急かすような波に、逆らうことなく素直に流されて、導かれるままに安心して。ふわふわと漂っていたあたたかい子宮にさよならをして、せまい狭い産道をいのちがけて押し進んで、その先の光を目指してまっすぐに。

はじめての世界は、あまりに広く大きく、眩しくて。いのちの赤と、クリームの白をたくさん纏ったとても小さなからだは、おおきな役目を果たして安堵したように、時折泣き声をあげながらもゆったりとしていました。

とつきとおか。そばにいてくれて、ありがとう。お母さんにしてくれて、ありがとう。


さて。生まれてから早くも3ヶ月が経ちまして、とても小さかった体は4kgも増えました。母乳やミルクを飲んですぐに眠る日々はとっくに終わり、よく遊んでよく泣いて、にっこり笑顔も覚えました。

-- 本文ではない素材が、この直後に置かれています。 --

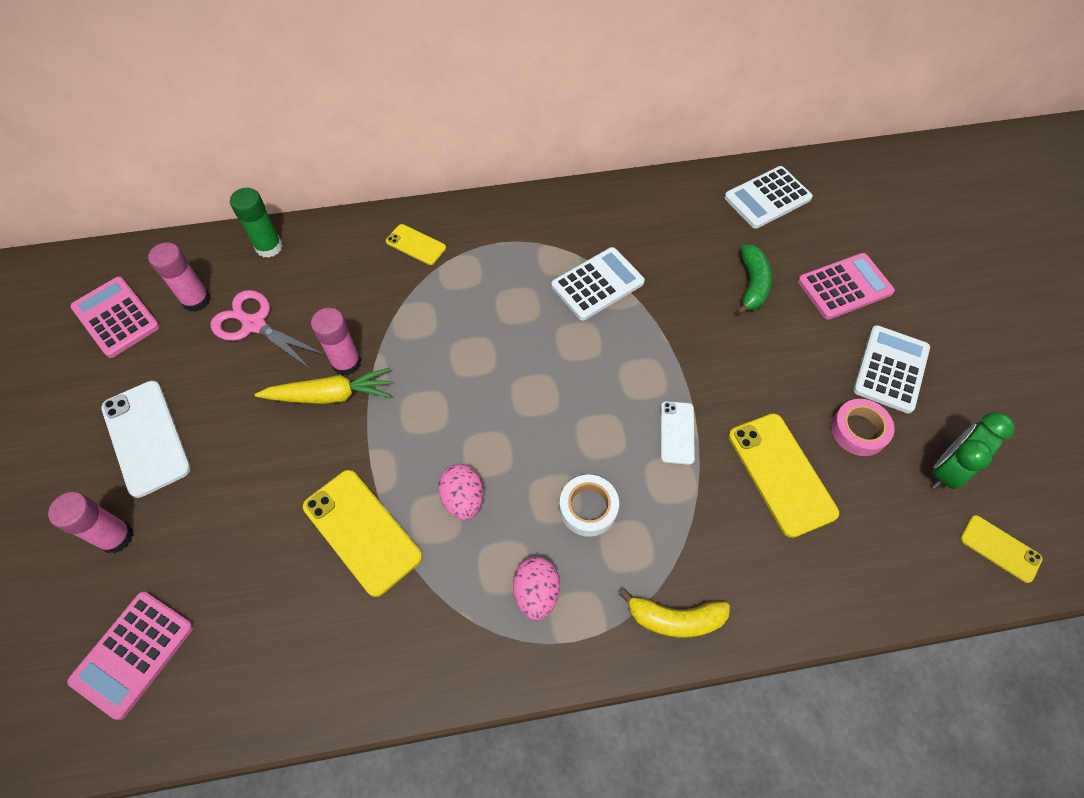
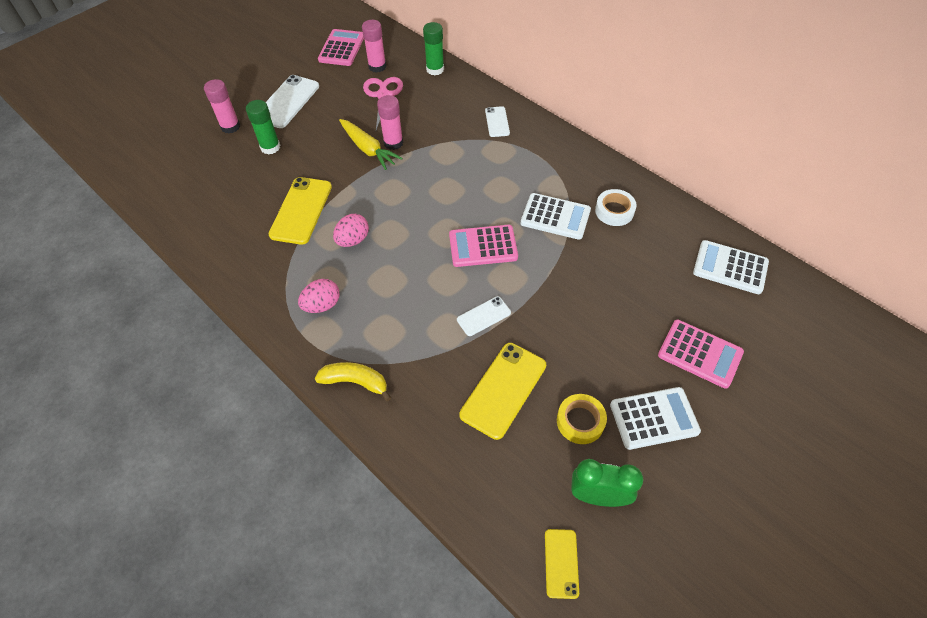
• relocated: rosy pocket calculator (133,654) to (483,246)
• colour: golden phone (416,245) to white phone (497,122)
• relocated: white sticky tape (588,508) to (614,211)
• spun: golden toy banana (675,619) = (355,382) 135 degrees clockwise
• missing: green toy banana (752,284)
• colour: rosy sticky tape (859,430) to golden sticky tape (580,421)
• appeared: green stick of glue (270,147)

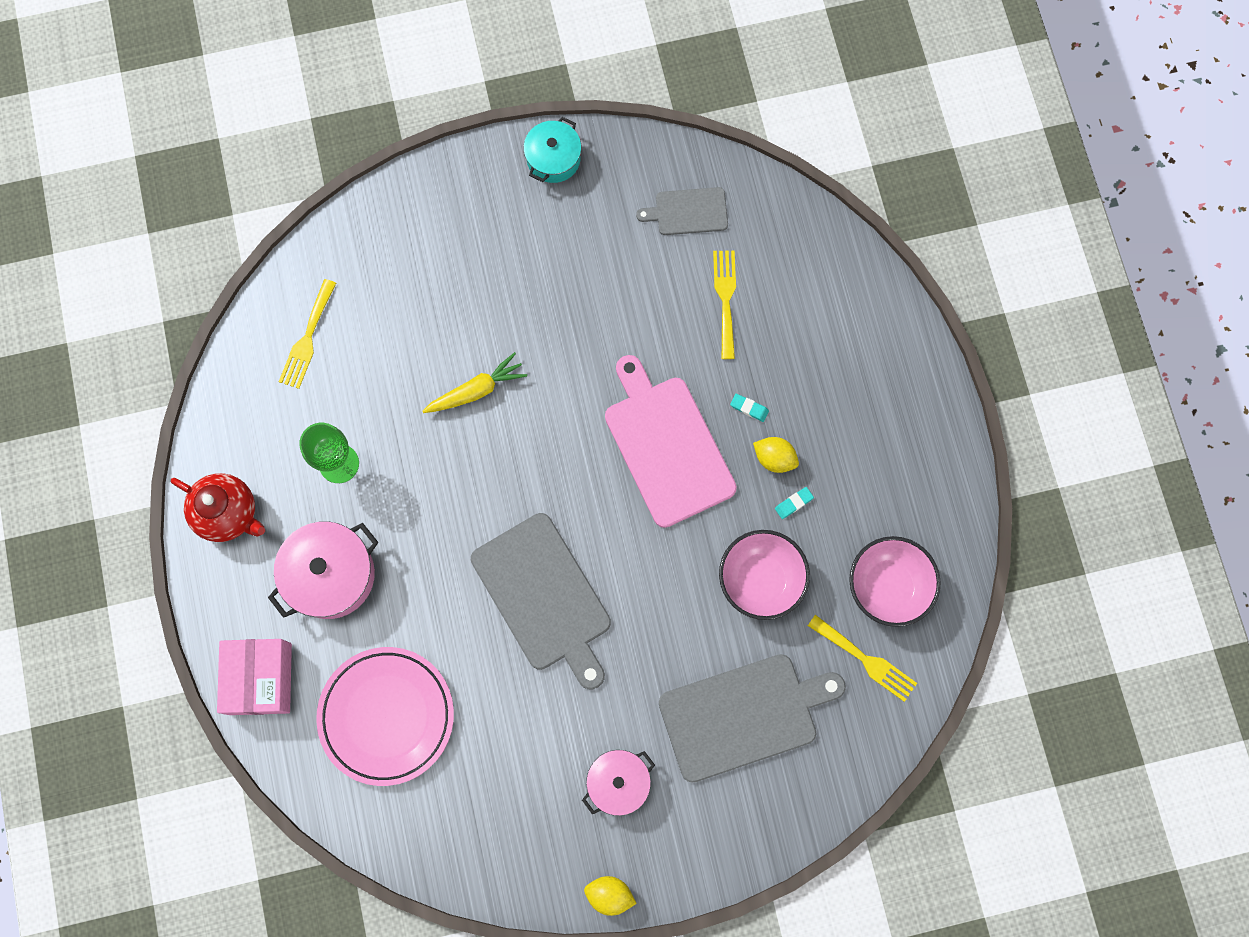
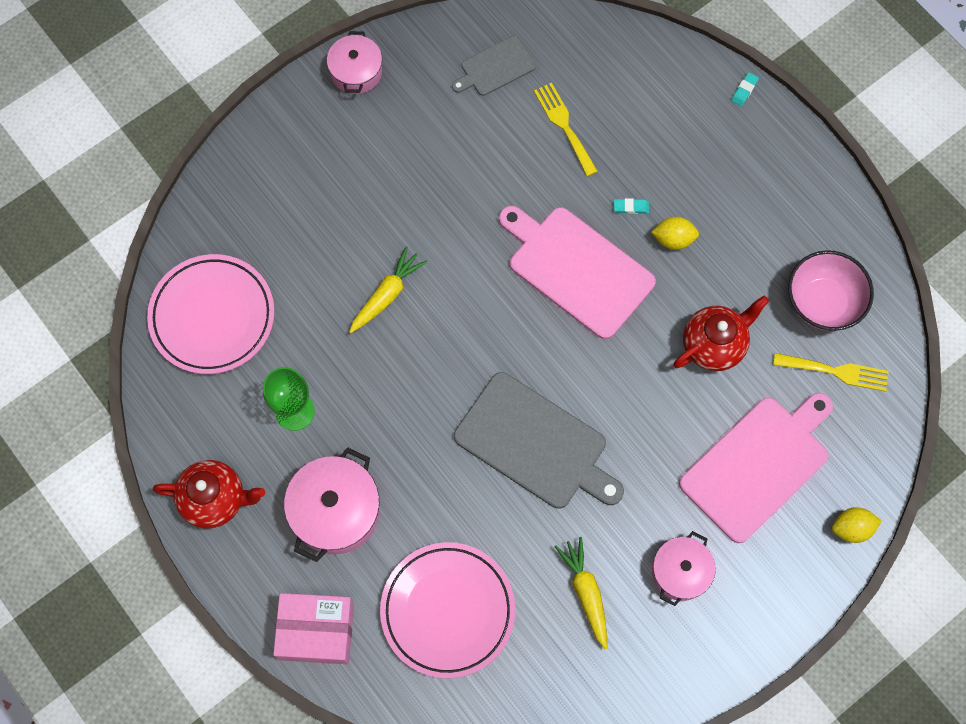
• spun: rosy box (260,678) = (316,631) 60 degrees counterclockwise
• exchanged: golden table fork (307,339) to rosy plate (212,316)
• colour: turquoise cooking pot (553,158) to rosy cooking pot (356,72)
• relocated: golden lemon (609,894) to (851,528)
• colour: ash-grey cutting board (744,715) to rosy cutting board (758,465)
• exchanged: rosy serving bowl (760,580) to crimson china teapot (714,345)
• relocated: turquoise pencil eraser (793,503) to (744,90)
• appeared: golden carrot (586,592)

天然モヒカンな髪の毛はどんどん抜けるのに、眉毛は一本橋になりそうな程にふさふさで。立派な出臍はしゅーっと萎んでいき、ほっそり顔は食パンみたいに膨らんで。

大好きな絵本や遊びがうまれて、近所にお話仲間のおじいさんおばあさんができて、首座り練習には興味がなく、兄ちゃんが好き。そして何より、抱っこが大好き。

朝も昼も夜も、何時間も、ゆらゆらとんとんゆーらゆら。いまこの瞬間も、寝ついた息子を右腕で縦抱っこゆらゆら、左腕で体を支えながらポチポチと。昼間は決して布団で寝たくないようなので、ずっとずっと抱っこです。

捗らない家事、悲鳴をあげる身体、なくなった自分ひとりの時間。でもそんなものはどうでもよくて、このちっちゃくてどこまでも大きな命を抱きしめてあげられる幸せ。

出来ることなら、ずっとずっと、来年も再来年もそうしていたいけれど。保育園へ通う日が近づいています。さみしいな。さみしい。

がんばって楽しく働くからね。大丈夫だよ、あなたも楽しく過ごしてきてね。たくさんの愛に囲まれて、お友達といっぱいあそんで。お互いに一生懸命に楽しんで、帰ってきたらまたぎゅーっとしよう。抱っこさせてね。

だから、今のうち。寝顔にほおを寄せて小さな鼻息をかんじてみたり、ゆらゆらしながらお散歩に出かけたり。お腹の中から腕のなかへ、温もりを伝えに来てくれたあなたを、いっぱいいっぱい抱きしめさせて。